Where would these cradle-Catholics have gotten the notion of "extenuation"? From their homilists and confessors, of course.

But, some months after the tubal, I consult the Catechism and discover there is no "escape clause." For women in late middle age who do not want to become pregnant there is, implicitly, NFP or abstinence. Voluntary sterilization is a "grave sin." My inner Anglican argues that I have not sought the tubal to commit any sins, so the action is morally neutral. My inner Unitarian, however, says that it's hypocritical to take Communion having broken a rule so central to the church's teaching about sexual morality and advises me to try to better understand the church's position on birth control.

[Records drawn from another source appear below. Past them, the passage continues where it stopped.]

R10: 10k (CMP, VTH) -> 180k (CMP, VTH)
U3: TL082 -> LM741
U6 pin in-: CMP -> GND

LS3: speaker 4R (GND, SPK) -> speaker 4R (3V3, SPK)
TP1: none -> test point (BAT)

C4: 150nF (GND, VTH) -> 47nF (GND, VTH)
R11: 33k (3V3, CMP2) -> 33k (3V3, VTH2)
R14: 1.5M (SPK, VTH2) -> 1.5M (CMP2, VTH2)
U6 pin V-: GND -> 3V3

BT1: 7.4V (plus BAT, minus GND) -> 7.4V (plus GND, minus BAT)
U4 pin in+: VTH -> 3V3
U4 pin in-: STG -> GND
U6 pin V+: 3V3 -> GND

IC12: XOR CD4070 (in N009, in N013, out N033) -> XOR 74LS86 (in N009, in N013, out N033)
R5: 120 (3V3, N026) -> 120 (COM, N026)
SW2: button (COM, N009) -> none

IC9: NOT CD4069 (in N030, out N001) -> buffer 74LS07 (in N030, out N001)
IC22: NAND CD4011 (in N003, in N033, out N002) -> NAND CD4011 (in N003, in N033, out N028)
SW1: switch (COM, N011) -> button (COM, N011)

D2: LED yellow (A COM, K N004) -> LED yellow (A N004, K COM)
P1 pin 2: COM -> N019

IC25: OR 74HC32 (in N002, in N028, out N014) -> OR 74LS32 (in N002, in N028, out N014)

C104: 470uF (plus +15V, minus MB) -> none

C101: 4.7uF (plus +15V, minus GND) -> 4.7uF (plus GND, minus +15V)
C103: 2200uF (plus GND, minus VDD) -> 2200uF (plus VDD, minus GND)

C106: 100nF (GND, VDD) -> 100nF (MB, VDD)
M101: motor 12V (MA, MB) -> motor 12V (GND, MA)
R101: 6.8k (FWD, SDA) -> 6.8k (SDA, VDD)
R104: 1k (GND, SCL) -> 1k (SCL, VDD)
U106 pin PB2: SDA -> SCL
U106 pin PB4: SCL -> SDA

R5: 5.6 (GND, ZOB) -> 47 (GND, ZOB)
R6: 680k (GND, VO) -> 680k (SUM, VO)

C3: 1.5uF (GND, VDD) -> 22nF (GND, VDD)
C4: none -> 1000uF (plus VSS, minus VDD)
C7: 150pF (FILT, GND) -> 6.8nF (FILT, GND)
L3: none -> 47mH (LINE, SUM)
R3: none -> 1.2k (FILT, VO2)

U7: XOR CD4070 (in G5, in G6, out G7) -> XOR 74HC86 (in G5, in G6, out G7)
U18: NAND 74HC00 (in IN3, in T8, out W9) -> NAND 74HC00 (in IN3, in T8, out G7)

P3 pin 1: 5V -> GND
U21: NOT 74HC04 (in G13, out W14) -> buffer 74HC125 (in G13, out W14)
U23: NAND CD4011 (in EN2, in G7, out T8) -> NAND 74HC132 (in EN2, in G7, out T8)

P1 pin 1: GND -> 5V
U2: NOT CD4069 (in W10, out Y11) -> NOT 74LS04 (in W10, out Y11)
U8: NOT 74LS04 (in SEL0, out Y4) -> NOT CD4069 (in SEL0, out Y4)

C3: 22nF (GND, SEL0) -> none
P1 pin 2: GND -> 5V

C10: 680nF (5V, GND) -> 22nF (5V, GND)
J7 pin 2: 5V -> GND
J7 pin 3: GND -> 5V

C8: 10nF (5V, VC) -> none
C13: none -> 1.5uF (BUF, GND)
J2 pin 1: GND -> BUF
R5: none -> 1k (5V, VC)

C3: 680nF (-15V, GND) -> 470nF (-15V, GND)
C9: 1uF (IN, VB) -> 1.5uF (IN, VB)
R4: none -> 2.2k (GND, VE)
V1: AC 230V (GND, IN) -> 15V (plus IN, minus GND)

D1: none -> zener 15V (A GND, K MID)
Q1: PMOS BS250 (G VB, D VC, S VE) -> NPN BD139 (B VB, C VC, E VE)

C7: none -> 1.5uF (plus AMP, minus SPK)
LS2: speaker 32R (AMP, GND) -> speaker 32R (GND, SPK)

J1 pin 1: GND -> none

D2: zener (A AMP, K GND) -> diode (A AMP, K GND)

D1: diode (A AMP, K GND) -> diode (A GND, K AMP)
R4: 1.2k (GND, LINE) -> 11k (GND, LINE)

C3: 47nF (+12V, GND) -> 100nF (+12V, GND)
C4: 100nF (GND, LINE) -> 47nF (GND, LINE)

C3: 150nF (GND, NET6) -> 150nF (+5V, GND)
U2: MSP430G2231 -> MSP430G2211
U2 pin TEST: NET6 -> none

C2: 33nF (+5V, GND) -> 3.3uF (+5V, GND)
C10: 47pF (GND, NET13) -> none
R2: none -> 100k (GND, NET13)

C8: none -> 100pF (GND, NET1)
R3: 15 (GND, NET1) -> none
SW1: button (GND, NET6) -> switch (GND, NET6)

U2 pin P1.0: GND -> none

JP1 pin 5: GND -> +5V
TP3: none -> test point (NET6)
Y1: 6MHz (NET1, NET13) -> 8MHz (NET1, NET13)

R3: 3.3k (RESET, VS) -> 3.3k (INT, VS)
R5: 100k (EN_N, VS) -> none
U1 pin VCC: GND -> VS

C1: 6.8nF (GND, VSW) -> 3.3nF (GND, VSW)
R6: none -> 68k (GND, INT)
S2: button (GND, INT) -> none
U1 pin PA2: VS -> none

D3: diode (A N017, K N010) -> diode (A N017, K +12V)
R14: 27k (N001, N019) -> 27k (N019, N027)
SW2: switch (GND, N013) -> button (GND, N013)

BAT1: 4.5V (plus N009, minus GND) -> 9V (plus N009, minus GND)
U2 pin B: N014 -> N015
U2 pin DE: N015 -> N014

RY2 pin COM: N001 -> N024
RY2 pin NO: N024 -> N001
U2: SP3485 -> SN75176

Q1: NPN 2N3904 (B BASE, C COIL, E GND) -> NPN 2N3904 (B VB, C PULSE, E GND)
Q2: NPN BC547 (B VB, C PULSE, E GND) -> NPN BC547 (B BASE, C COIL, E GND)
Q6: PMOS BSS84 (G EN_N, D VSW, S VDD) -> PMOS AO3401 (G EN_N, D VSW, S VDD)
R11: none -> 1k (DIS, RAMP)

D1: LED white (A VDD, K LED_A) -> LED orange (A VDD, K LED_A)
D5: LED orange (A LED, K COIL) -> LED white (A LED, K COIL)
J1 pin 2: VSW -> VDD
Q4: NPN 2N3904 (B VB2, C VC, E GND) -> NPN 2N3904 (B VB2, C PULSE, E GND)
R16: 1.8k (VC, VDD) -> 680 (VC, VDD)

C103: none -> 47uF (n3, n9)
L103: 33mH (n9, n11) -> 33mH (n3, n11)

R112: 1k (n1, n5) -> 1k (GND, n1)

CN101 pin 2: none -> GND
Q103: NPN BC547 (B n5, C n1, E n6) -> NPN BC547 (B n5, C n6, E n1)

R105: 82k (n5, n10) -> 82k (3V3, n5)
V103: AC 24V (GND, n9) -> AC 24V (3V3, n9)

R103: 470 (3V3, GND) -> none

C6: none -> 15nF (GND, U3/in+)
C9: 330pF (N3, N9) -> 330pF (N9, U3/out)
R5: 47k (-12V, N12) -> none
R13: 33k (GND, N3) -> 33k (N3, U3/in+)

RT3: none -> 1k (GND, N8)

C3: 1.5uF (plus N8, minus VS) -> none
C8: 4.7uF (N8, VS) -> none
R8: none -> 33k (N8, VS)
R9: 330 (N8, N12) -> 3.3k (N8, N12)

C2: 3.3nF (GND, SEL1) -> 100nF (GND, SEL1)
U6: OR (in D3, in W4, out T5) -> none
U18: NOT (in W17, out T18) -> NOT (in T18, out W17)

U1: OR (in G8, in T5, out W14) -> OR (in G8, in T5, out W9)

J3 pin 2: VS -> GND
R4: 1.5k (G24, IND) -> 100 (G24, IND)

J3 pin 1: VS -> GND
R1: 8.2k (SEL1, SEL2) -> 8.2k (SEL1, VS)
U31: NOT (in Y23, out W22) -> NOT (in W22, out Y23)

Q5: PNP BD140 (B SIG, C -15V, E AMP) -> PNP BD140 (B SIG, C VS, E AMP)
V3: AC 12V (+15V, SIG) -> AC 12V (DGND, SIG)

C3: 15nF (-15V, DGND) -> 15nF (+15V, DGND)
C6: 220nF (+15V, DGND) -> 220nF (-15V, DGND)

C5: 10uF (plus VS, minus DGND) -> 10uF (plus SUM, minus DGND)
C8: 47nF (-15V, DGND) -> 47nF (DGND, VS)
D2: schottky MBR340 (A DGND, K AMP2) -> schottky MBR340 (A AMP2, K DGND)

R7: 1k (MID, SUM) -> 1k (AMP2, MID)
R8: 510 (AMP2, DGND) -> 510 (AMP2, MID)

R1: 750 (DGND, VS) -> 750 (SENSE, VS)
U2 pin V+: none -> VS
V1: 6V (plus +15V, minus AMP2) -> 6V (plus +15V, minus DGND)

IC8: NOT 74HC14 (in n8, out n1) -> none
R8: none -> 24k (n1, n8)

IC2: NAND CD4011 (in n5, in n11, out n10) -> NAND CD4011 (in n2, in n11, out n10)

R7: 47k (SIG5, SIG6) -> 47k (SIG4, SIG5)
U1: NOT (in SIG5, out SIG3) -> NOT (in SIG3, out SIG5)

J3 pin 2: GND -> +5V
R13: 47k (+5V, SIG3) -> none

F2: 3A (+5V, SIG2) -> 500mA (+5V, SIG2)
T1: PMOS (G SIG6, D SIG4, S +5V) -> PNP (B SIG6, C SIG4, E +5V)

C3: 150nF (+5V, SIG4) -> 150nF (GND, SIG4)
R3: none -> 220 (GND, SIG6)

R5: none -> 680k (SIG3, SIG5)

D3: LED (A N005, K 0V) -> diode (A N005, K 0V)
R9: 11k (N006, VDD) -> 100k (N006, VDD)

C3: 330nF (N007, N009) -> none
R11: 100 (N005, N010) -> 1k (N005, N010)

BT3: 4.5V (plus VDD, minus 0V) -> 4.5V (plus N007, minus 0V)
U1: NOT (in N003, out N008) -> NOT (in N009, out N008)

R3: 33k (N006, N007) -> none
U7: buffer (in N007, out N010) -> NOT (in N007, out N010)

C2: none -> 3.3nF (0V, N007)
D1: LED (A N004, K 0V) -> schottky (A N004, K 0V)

Her "inner Unitarian" doesn't correspond to many outer Unitarians of my acquaintance, but may account for the curious mixture of candor and affectation in this story.

At the end of a year, I understand the logic and reason behind Humanae vitae, but I'm still light years away from buying it. Moreover, I have discovered there are several lifelong Catholics of my acquaintance who have had tubals and are still taking Communion. My inner Unitarian opines that therein lies a critical difference between convert and cradle Catholic. Cradle Catholics may not always agree with the church, but it's their spiritual home, and they are content with being "Catholic enough."

I wish the author were wrong here. Regrettably, I think she's on target. For the majority of semi-catechised semi-Catholics, the word "home" in "spiritual home" doesn't mean what it meant for St. Augustine, the rest we find in God at the end of our soul's restless pilgrimage. Instead, it means nearly the opposite: the nexus of compromises with the world they find comfortable and familiar. They remain Catholic because, in spite of their manifold dissatisfactions, it's too much bother to move elsewhere.